The story Saya was initially published digitally in the 18th installment of the "MySpace Dark Horse Presents" on-line publication in January 2009. The story was then printed in the Myspace Dark Horse Presents #3 trade paperback compilation in August 2009.
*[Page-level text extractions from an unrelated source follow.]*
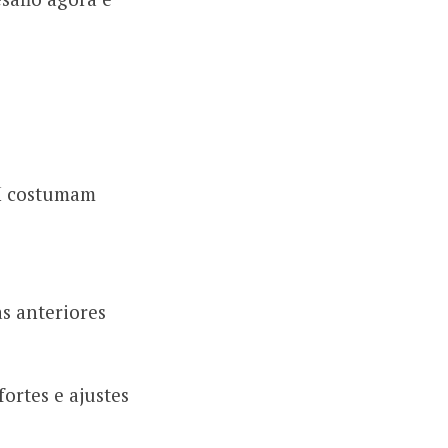
M costumam
s anteriores
ortes e ajustes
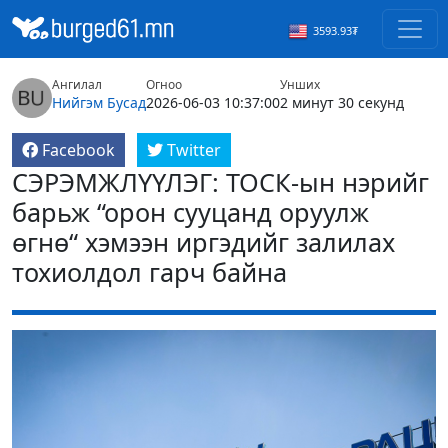
3593.93₮
Ангилал
Огноо
Унших
Нийгэм
Бусад
2026-06-03 10:37:00
2 минут 30 секунд
Facebook
Twitter
СЭРЭМЖЛҮҮЛЭГ: ТОСК-ын нэрийг
барьж “орон сууцанд оруулж
өгнө“ хэмээн иргэдийг залилах
тохиолдол гарч байна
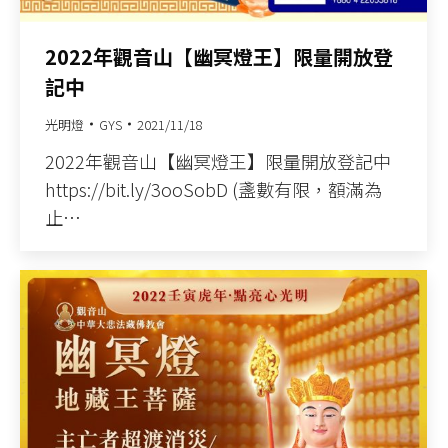
2022年觀音山【幽冥燈王】限量開放登
記中
光明燈
GYS
2021/11/18
2022年觀音山【幽冥燈王】限量開放登記中
https://bit.ly/3ooSobD (盞數有限，額滿為
止…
Fox Hunt was published in trade paperback and limited edition hardcover (limited to 350 signed and numbered copies).

Publication details

Trade Paperback Edition 

Publication Date: July 6, 2011

Format: b&w, 192 pages, TPB, 

Price: $16.99

Signed & Numbered Limited Hardcover Edition 

Publication Date: July 6, 2011

Format: b&w, 192 pages, Ltd. HC, 

Price: $59.99

Table of Contents 

 Introduction - Floyd Norman
 Kitsune Gari
 Sakura
 Snitch
 Saya
 The Begger
 The Fortress
 The Outlaw
 Story Notes
 Cover Gallery
 Author Bio

Foreign Language Editions

Usagi Yojimbo 25: Polowanie na lisa 

Publisher: Egmont Polska Sp. z o.o.

Publication Date: Listopad 2012

Language: Polish

Usagi Yojimbo nº 25: La caza del zorro 

Publisher: Planeta DeAgostini

Publication Date: Octubre 2012

Language: Spanish

Usagi Yojimbo Tome 25 

Publisher: Paquet

Publication Date: Mai 2013

Language: French

Format: 12,5 x 18,5 cm

The Digest sized French editions of the Usagi Yojimbo books do not feature any of the individual compilation titles that are used for the original English editions, listing each book by volume number instead.